[[ Supplied information open ]]

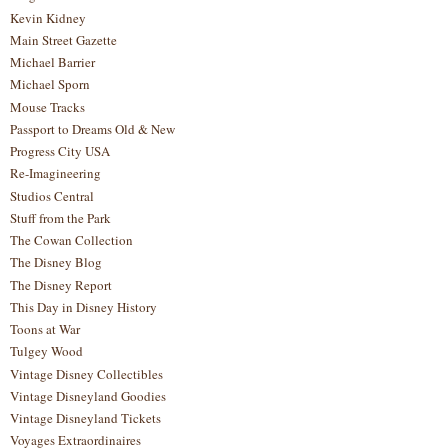
Kevin Kidney
Main Street Gazette
Michael Barrier
Michael Sporn
Mouse Tracks
Passport to Dreams Old & New
Progress City USA
Re-Imagineering
Studios Central
Stuff from the Park
The Cowan Collection
The Disney Blog
The Disney Report
This Day in Disney History
Toons at War
Tulgey Wood
Vintage Disney Collectibles
Vintage Disneyland Goodies
Vintage Disneyland Tickets
Voyages Extraordinaires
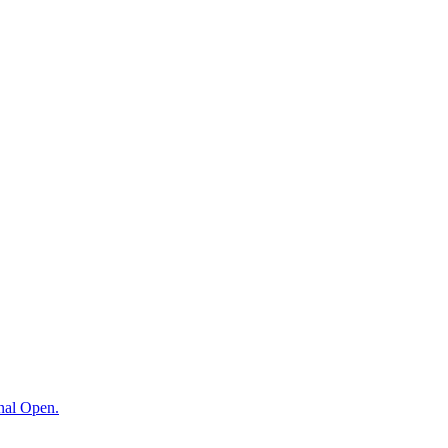
onal Open.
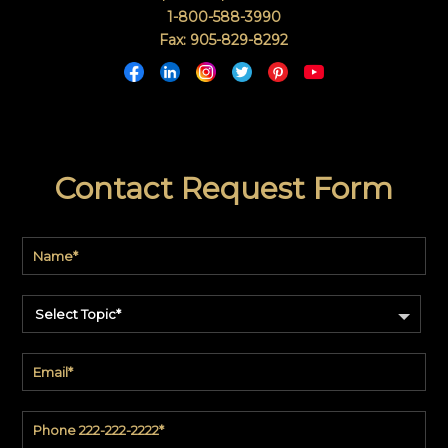
1-800-588-3990
Fax: 905-829-8292
Contact Request Form
Select Topic*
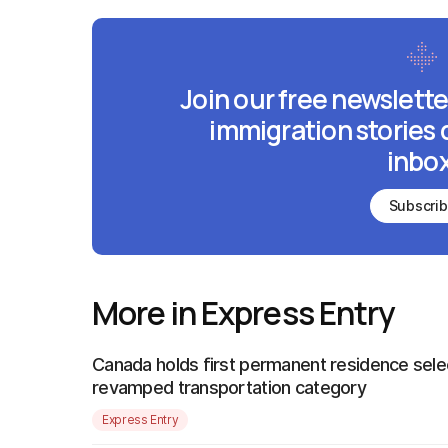
Join our free newslette
immigration stories 
inbox
Subscri
More in Express Entry
Canada holds first permanent residence sele
revamped transportation category
Express Entry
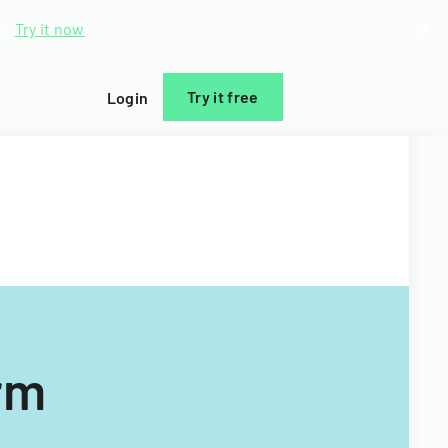
d.
Try it now
Try it free
Login
rm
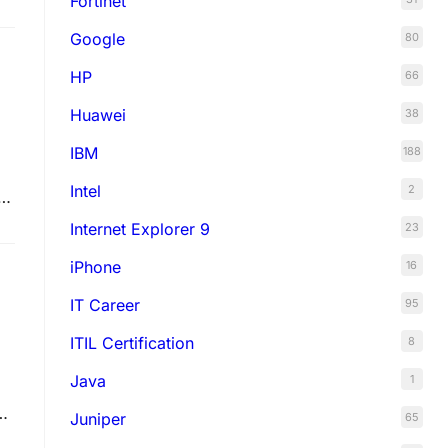
Fortinet
Google
80
HP
66
Huawei
38
IBM
188
Intel
2
s
e
Internet Explorer 9
23
iPhone
16
IT Career
95
ITIL Certification
8
Java
1
sh
Juniper
65
se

[[ Supplied information closed ]]

* _How to complete this task_: Update the records from the line with "Join our free newslette" through the last line of the records, replacing "Java" with "Python" and leaving everything else unchanged. Leave the pictures out of your answer.

* _Answer for the task_:
Join our free newslette
immigration stories 
inbox
Subscri
More in Express Entry
Canada holds first permanent residence sele
revamped transportation category
Express Entry
d.
Try it now
Try it free
Login
rm
Fortinet
Google
80
HP
66
Huawei
38
IBM
188
Intel
2
s
e
Internet Explorer 9
23
iPhone
16
IT Career
95
ITIL Certification
8
Python
1
sh
Juniper
65
se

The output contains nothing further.